WHAT NEEDS TO BE DONE:
For the entries that follow, produce an exact copy with no pictures in it.

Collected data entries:

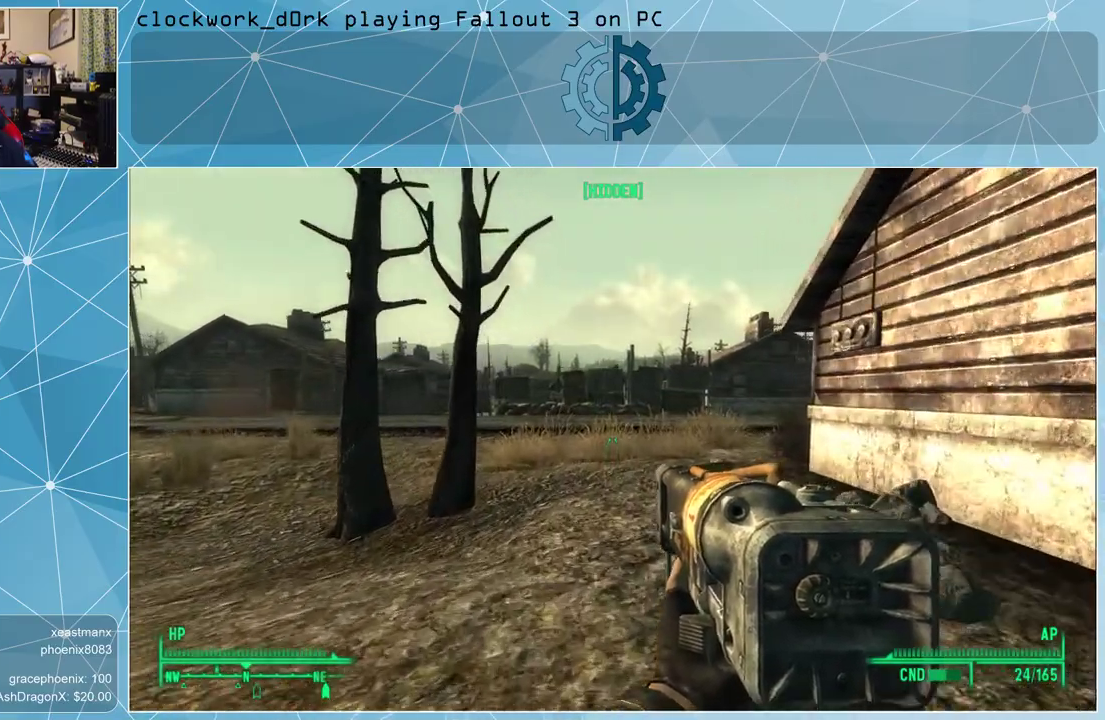
{"keys": ["w"], "mouse": [], "events": []}
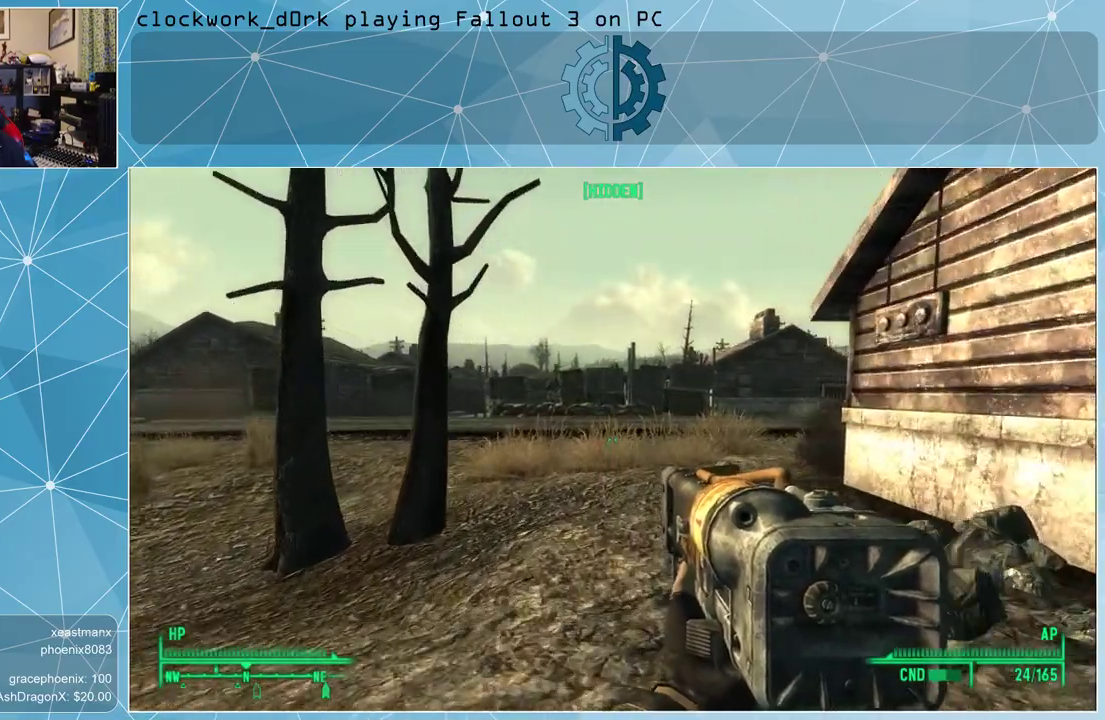
{"keys": ["w"], "mouse": [], "events": []}
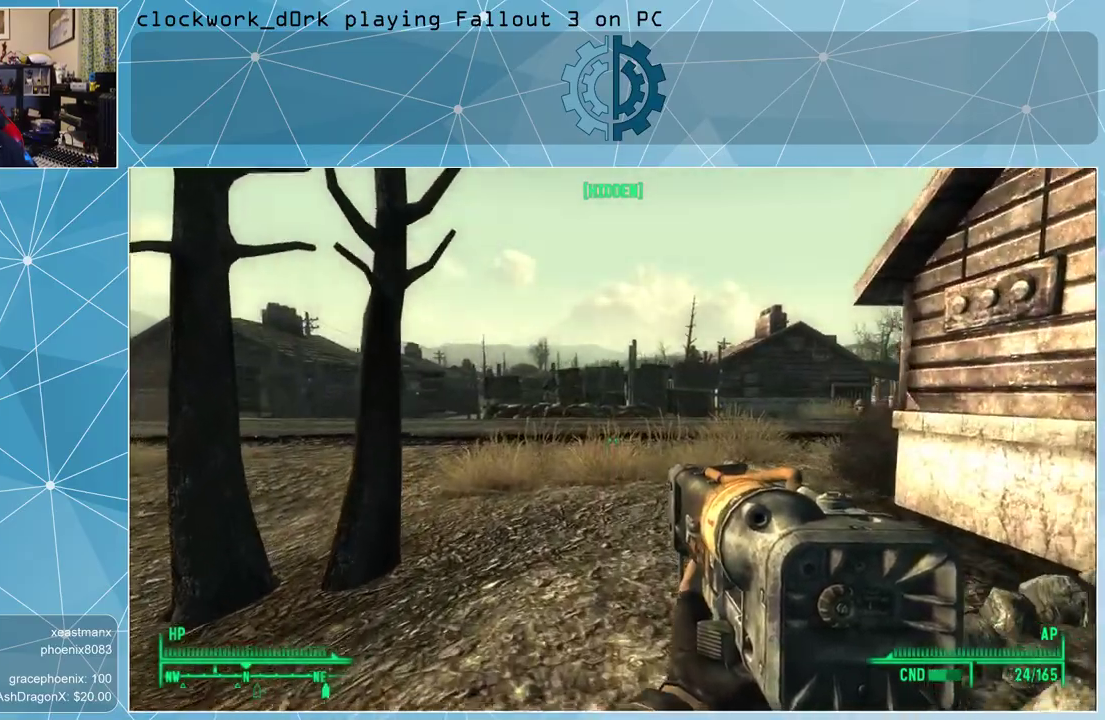
{"keys": ["w"], "mouse": [], "events": []}
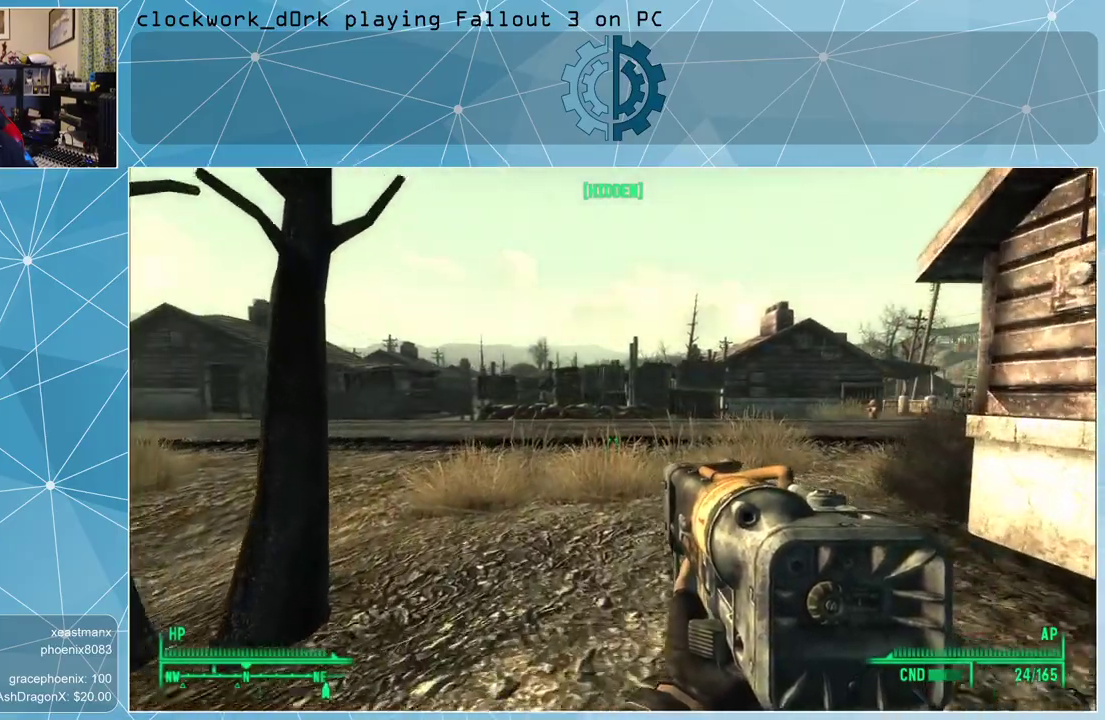
{"keys": ["w"], "mouse": [], "events": []}
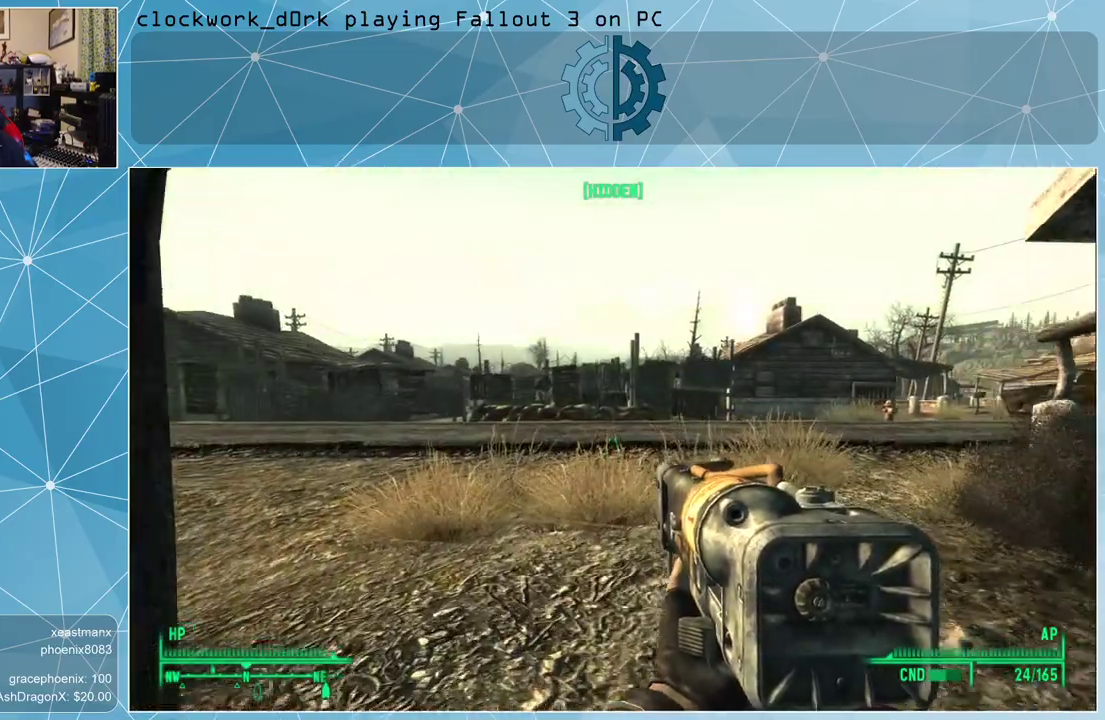
{"keys": ["w"], "mouse": [], "events": []}
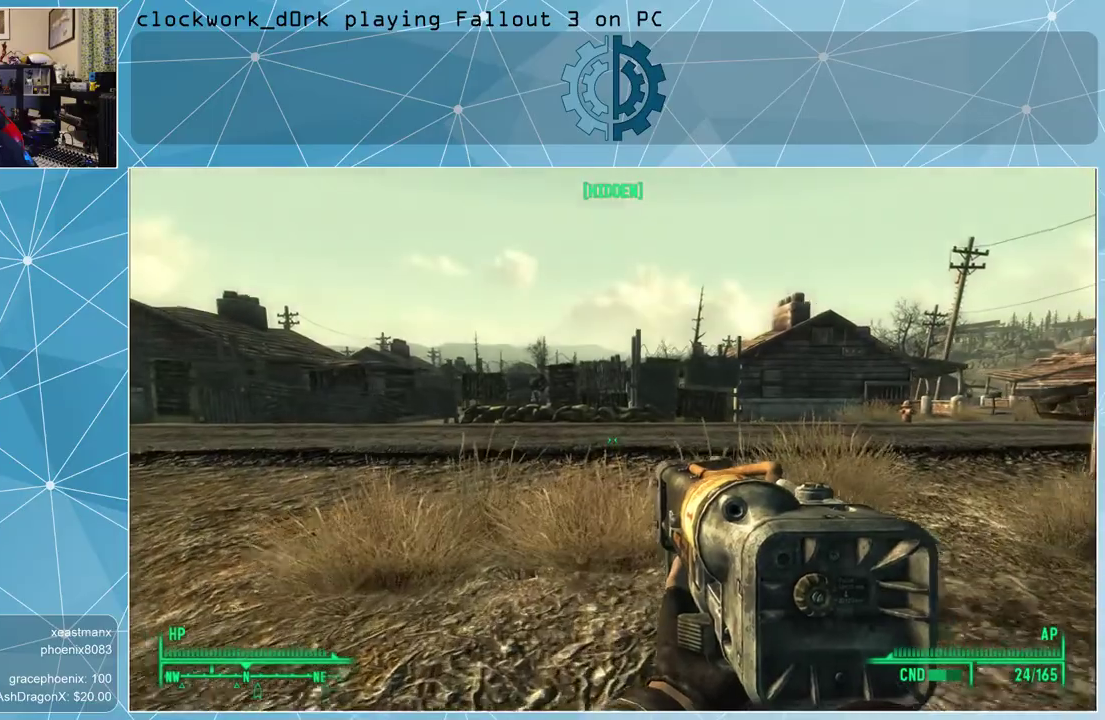
{"keys": ["w"], "mouse": [], "events": []}
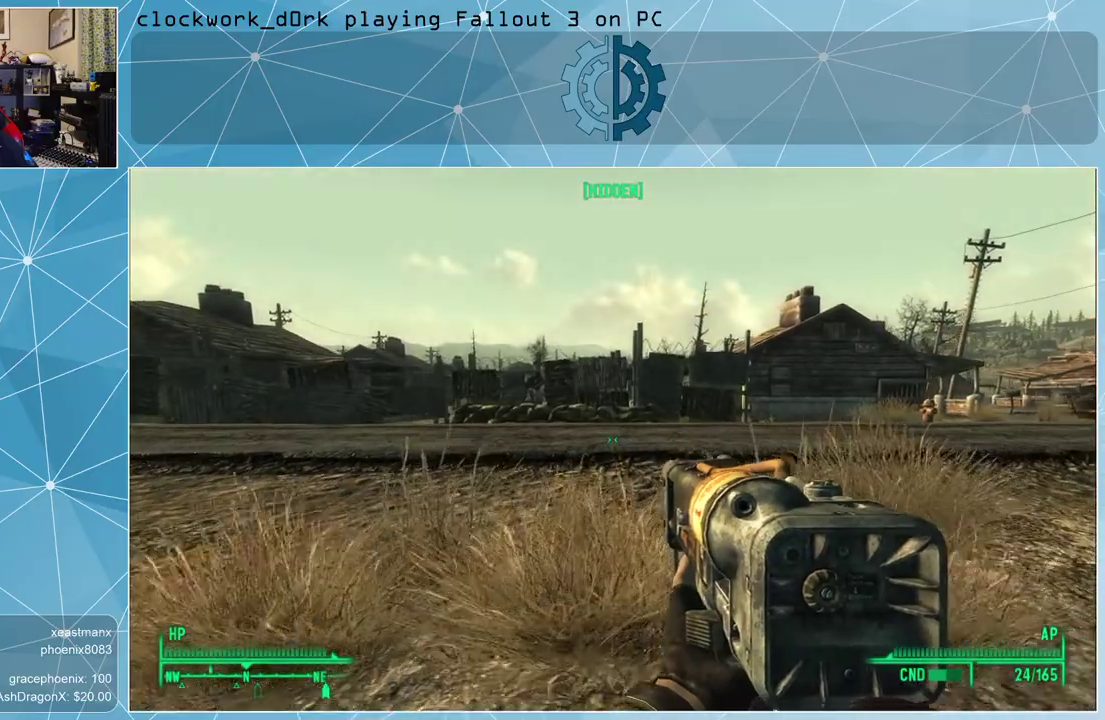
{"keys": ["w"], "mouse": [], "events": []}
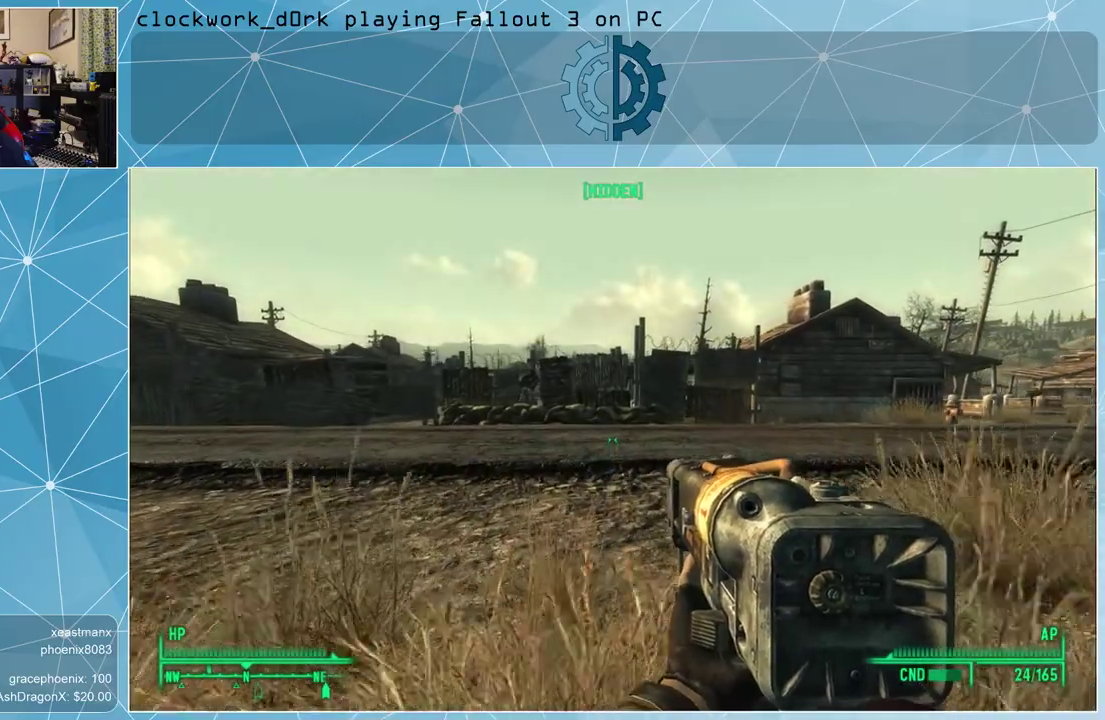
{"keys": ["w"], "mouse": [], "events": []}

RESPONSE AREA:
{"keys": ["w"], "mouse": [], "events": []}
{"keys": ["w"], "mouse": [], "events": []}
{"keys": ["w"], "mouse": [], "events": []}
{"keys": ["w"], "mouse": [], "events": []}
{"keys": ["w"], "mouse": [], "events": []}
{"keys": ["w"], "mouse": [], "events": []}
{"keys": ["w"], "mouse": [], "events": []}
{"keys": ["w"], "mouse": [], "events": []}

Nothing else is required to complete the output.